### Actions to take
1 - From the article on Mark Herzlich's charity golf tournament, extract the passage starting with "Uplifting Athletes began" and going on through "Wednesday's golf tournament.".
2 - According to the article on Mark Herzlich's charity golf tournament, how much has Uplifting Athletes raised for kidney cancer research?

*** Opening Reading passage ***

Mark Herzlich brings stars out for charity golf

Fri, Jul 8
12:50
PM ET
PLYMOUTH, Mass. -- Asked Wednesday before the start of his second annual celebrity golf tournament whether he is a big golfer, former Boston College linebacker Mark Herzlich let loose a hearty laugh.

"I am a big golfer, about 6-4, 250," he said, "but I'm not a good golfer. I'm not very good, but I don't really care. I have fun with it."

Mark Herzlich
Tom Lakin Uplifting Athletes founder Scott Shirley, left, with former Boston College linebacker Mark Herzlich.

That was the goal at Pinehills Golf Club in Plymouth on Wednesday, as notable New England stars gathered with weekend warriors for the Liberty Mutual Invitational to benefit a charity called Uplifting Athletes and, as Herzlich said, "to raise awareness for the continued fight against Ewing's sarcoma," the cancer that changed his life just two years ago.

Uplifting Athletes began in 2003 after Scott Shirley, a Penn State junior football player, received the news that his dad had been diagnosed with kidney cancer. Doctors gave him just six months to live.

Shirley and his mother called on various national cancer organizations for help, only to learn that because kidney cancer is considered a "rare disease" it, along with thousands of other diseases like it, lacks significant fundraising to help with treatment or a cure. Starting Uplifting Athletes with his Penn State teammates was Shirley's solution.

Shirley's father died in 2005, but the charity has since raised more than $500,000 for kidney cancer research and has expanded to nine national chapters, including one at Boston College, which raises money for Ewing's sarcoma in honor of Herzlich by hosting events, such as Wednesday's golf tournament.

*** Closing Reading passage ***
*** Opening Entries shown ***

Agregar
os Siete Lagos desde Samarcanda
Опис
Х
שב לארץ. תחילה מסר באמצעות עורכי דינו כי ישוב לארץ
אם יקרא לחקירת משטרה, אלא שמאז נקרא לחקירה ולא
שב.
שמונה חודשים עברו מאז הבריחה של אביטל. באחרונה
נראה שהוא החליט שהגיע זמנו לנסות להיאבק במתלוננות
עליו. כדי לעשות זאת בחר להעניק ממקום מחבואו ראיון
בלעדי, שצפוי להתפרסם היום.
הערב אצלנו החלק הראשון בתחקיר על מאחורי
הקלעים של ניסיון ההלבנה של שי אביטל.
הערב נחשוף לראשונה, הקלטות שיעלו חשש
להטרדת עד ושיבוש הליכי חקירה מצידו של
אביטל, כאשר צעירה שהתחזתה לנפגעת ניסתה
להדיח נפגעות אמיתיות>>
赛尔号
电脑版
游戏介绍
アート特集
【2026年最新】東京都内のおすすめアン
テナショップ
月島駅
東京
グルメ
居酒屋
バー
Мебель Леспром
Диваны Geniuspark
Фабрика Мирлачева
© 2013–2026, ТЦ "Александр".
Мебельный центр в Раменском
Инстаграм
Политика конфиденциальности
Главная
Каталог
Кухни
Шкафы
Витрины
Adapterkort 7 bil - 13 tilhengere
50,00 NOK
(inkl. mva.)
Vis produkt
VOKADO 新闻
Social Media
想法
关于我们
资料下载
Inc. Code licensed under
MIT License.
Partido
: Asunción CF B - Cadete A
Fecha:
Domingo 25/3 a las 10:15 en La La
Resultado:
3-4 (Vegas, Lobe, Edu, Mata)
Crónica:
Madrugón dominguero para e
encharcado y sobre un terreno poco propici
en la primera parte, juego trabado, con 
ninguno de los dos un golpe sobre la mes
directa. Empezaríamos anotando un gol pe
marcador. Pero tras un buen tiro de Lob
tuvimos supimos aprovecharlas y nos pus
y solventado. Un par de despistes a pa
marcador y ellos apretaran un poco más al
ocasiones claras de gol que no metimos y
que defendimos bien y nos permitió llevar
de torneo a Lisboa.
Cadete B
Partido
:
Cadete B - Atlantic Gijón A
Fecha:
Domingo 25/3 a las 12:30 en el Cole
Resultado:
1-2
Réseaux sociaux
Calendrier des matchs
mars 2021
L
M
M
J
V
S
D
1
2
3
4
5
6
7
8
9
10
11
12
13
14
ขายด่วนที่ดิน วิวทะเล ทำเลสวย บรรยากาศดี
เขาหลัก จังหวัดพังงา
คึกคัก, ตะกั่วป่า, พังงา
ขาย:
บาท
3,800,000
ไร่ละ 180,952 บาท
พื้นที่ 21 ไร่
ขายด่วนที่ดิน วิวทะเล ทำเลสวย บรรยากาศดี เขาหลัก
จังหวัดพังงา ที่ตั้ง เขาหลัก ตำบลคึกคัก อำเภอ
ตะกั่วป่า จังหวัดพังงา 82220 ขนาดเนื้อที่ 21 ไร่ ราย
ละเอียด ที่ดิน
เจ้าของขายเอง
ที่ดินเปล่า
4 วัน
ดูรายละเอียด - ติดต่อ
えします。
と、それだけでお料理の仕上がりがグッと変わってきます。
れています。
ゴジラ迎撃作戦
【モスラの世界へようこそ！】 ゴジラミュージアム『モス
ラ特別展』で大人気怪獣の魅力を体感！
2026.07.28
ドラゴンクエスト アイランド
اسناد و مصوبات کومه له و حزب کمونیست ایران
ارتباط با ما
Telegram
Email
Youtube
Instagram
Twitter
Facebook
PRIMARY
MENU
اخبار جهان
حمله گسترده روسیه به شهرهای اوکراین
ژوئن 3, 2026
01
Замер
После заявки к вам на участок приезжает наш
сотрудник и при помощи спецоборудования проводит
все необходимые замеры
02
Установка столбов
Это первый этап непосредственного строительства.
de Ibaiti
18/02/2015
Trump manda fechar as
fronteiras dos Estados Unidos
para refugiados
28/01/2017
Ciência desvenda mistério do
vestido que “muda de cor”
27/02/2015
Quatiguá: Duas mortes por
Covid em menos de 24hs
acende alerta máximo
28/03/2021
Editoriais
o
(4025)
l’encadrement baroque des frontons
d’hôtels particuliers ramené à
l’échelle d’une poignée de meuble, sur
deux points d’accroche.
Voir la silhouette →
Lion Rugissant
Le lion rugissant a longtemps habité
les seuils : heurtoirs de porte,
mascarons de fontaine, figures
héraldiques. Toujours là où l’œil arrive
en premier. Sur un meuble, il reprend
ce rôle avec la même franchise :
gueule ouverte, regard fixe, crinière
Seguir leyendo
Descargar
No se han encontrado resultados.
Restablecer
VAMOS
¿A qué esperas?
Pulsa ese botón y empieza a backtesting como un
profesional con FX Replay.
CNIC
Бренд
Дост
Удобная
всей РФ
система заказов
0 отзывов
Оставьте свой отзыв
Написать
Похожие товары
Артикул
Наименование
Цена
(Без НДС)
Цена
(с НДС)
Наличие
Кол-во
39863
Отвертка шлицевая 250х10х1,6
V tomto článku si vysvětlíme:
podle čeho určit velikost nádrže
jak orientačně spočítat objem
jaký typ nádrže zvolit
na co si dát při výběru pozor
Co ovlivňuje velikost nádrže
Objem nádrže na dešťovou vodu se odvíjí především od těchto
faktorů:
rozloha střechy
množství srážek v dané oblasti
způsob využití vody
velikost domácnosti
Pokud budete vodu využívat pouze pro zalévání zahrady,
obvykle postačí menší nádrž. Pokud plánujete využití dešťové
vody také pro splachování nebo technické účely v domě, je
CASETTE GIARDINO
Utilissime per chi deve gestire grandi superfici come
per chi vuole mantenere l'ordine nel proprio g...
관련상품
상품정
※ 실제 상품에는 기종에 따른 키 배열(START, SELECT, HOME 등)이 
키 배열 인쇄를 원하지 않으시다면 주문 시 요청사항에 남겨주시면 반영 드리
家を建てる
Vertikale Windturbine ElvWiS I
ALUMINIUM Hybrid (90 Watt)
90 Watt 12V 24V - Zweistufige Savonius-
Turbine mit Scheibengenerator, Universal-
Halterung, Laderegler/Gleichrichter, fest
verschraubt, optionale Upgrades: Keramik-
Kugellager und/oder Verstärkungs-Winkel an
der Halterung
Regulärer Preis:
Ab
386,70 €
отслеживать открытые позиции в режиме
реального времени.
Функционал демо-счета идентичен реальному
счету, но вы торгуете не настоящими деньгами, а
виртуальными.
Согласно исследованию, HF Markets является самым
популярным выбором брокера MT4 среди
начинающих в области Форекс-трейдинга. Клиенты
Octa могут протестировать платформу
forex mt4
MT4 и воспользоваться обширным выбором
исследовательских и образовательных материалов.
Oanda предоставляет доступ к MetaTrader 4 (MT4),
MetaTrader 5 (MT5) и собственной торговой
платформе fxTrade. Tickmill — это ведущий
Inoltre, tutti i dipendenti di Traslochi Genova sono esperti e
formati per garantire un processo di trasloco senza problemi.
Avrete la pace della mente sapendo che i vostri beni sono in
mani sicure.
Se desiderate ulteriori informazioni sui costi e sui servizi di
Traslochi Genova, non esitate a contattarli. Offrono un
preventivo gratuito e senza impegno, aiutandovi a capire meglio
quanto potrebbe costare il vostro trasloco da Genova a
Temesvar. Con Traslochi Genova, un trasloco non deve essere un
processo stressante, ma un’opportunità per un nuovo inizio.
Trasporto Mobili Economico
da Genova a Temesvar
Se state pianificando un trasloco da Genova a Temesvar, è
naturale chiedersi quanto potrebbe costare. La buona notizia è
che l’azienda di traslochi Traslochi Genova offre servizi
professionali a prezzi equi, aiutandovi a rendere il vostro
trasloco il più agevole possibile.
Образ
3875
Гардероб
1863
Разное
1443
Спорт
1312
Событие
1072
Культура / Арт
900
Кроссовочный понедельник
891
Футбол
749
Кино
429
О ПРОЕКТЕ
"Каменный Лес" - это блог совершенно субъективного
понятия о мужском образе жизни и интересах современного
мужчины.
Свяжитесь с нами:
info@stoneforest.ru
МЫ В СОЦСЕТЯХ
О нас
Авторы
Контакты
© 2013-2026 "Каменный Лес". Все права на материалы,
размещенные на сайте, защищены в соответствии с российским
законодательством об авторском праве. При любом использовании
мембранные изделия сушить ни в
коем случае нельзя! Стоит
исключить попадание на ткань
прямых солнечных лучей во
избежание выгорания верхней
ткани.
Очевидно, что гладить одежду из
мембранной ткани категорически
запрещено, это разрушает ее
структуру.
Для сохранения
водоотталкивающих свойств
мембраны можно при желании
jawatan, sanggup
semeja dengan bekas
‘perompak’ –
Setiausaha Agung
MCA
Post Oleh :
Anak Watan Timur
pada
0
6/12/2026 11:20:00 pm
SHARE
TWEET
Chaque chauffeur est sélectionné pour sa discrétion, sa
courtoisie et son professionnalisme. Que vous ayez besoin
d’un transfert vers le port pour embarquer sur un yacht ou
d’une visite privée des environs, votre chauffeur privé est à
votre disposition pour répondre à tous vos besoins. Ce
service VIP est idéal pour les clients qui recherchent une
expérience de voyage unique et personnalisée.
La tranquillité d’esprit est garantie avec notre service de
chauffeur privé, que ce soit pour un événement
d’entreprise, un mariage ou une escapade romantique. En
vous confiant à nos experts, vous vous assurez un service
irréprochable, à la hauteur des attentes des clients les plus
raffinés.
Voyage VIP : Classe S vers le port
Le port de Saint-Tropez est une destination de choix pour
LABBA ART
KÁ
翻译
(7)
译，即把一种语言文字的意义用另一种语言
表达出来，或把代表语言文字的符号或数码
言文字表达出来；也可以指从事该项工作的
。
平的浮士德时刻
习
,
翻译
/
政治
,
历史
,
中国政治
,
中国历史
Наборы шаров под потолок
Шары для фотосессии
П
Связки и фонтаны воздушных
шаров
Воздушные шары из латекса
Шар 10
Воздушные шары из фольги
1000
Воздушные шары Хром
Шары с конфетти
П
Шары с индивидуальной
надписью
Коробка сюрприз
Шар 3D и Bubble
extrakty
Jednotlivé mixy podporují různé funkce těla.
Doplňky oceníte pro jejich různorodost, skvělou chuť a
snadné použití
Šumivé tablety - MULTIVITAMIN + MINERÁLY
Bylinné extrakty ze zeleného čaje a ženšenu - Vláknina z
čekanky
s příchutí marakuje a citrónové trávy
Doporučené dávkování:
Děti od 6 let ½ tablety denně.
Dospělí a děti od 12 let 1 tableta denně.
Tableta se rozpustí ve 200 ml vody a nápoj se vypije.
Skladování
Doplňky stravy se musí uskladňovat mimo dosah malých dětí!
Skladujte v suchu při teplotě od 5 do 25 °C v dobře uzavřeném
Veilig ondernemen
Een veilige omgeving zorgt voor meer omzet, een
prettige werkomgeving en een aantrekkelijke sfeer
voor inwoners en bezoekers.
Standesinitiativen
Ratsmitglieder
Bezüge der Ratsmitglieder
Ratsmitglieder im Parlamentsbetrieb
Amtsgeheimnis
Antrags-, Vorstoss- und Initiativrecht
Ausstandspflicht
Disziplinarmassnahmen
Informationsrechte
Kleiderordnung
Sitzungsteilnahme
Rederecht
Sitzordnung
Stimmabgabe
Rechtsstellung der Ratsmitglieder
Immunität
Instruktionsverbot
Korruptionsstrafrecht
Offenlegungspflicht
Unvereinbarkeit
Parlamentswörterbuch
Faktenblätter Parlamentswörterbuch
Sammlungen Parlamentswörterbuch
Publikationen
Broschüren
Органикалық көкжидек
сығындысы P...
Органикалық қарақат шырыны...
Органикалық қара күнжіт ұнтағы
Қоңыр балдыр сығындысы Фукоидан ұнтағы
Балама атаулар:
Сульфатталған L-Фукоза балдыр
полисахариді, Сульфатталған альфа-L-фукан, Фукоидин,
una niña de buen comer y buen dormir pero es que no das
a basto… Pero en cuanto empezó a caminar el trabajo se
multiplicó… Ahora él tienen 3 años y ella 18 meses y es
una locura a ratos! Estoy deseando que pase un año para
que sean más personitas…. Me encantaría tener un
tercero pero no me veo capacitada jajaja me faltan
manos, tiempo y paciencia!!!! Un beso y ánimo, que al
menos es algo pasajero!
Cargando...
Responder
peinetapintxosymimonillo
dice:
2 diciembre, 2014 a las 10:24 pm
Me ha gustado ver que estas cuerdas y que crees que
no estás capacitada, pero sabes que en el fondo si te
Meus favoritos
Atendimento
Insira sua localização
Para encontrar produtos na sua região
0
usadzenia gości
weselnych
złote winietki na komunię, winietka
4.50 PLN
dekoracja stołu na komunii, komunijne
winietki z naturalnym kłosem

*** Closing Entries shown ***

### Solutions in order
1 -
Uplifting Athletes began in 2003 after Scott Shirley, a Penn State junior football player, received the news that his dad had been diagnosed with kidney cancer. Doctors gave him just six months to live.

Shirley and his mother called on various national cancer organizations for help, only to learn that because kidney cancer is considered a "rare disease" it, along with thousands of other diseases like it, lacks significant fundraising to help with treatment or a cure. Starting Uplifting Athletes with his Penn State teammates was Shirley's solution.

Shirley's father died in 2005, but the charity has since raised more than $500,000 for kidney cancer research and has expanded to nine national chapters, including one at Boston College, which raises money for Ewing's sarcoma in honor of Herzlich by hosting events, such as Wednesday's golf tournament.

2 - More than $500,000.